Find how many lines below hold "High", then state that number by itself.
——————————
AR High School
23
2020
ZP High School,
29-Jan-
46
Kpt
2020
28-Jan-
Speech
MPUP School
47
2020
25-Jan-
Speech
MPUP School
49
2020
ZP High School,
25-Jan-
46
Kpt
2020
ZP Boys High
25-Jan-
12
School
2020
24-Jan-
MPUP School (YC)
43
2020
——————————
WRITTEN SOLUTION:
4